I believe a poem in the drawer is like a 'lamp under the bed'... not intended to be there. If we have a gift in life, we're not meant to bury it, but to use it and cultivate it; for our growth, but mostly for the love of others. We never know who's listening. It's probable that a few or many tune in and the art/poetry speaks to them, even more than it spoke to us.

John B. said...

I think some of my best poems are ones I planted in a drawer for 15 or 20 years and then dug out and cultivated using tools I didn't have back then. If I had broadcast them way back when, they would not have thrived. Many plants require burying to grow. And even if they don't grow, but decompose in the ground, they help make the soil more fertile for other plants.

Geoffrey A. Landis said...

John: say, that's not bad!

John Says--

Some of my best
are ones I planted
in a drawer
for 15 or 20 years
and then dug out
with tools I didn't have back then.

If I had harvested them
way back when,
they would not have thrived.
Some seeds must be buried to grow.
And even if they don't grow,
but decompose in the ground
they just make the soil more fertile.

Theresa Göttl Brightman said...

Good discussion here.
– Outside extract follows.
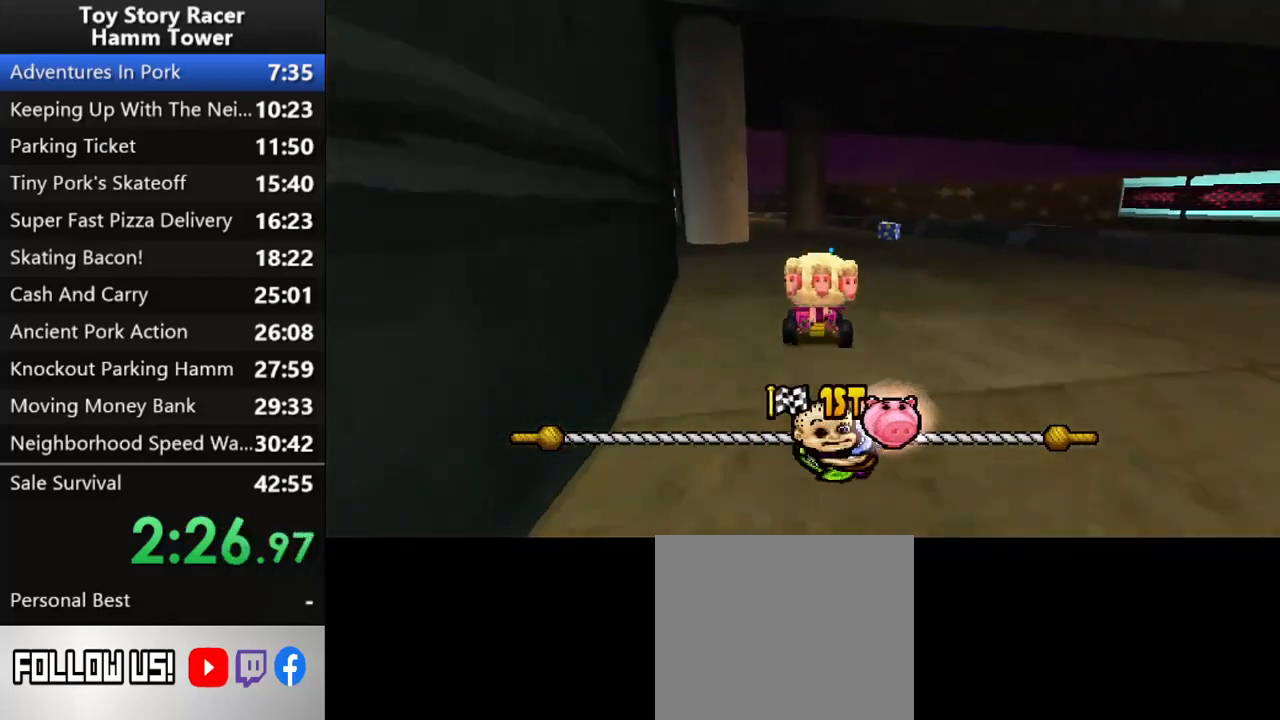
{"buttons": ["CROSS"], "right_stick": "center", "events": [[100, "DPAD_LEFT", "down"], [183, "DPAD_LEFT", "up"]]}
Much to consider...

And ultimately, the answer to the question is, of course, unique to each of us.

John B. said...

Thanks, T.M., for this mind churning blog. There is a biblical adage that "Iron sharpens iron" - and this dialogue seems to have demonstrated its validity on some level. Thanks, everyone, for the sharpening!

Poetry would become boring, methinks, if we all had the same answers all the time.

Thanks, Geoffrey, for seeing a poem where I did not. Might have to do something with that.... ;)

Ben said...

a poems struggle is in it efficacy, a personal revelation in private, acting out in public.